Express the lines from the one containing "برابر با : Friday - 7 - August - 2026" through the one containing "نفت و انرژی", inclusive, as a JSON list of strings with one string per line. Leave out blank lines.

• **LISTED ENTRIES**:
————————
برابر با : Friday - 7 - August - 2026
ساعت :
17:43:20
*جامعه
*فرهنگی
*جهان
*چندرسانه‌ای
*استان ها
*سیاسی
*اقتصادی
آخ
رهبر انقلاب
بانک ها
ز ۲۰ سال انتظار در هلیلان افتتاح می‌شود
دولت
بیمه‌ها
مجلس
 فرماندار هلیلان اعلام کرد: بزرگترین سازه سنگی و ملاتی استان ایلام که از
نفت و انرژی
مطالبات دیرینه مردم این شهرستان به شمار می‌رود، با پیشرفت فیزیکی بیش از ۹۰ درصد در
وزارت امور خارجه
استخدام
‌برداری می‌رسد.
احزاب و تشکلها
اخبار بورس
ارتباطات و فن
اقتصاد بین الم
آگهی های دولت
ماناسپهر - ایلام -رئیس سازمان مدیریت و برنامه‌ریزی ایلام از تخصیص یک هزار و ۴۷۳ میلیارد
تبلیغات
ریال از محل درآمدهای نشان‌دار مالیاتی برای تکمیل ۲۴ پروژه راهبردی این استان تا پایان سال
————————
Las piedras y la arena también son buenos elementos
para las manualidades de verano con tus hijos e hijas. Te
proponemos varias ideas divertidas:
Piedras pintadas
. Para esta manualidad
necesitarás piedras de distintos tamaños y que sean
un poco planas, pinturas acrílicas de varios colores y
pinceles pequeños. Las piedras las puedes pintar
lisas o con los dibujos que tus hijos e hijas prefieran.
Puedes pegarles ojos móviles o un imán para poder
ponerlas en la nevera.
————————
• **SOLUTION TO THE EXERCISE**:
[
  "برابر با : Friday - 7 - August - 2026",
  "ساعت :",
  "17:43:20",
  "*جامعه",
  "*فرهنگی",
  "*جهان",
  "*چندرسانه‌ای",
  "*استان ها",
  "*سیاسی",
  "*اقتصادی",
  "آخ",
  "رهبر انقلاب",
  "بانک ها",
  "ز ۲۰ سال انتظار در هلیلان افتتاح می‌شود",
  "دولت",
  "بیمه‌ها",
  "مجلس",
  " فرماندار هلیلان اعلام کرد: بزرگترین سازه سنگی و ملاتی استان ایلام که از",
  "نفت و انرژی"
]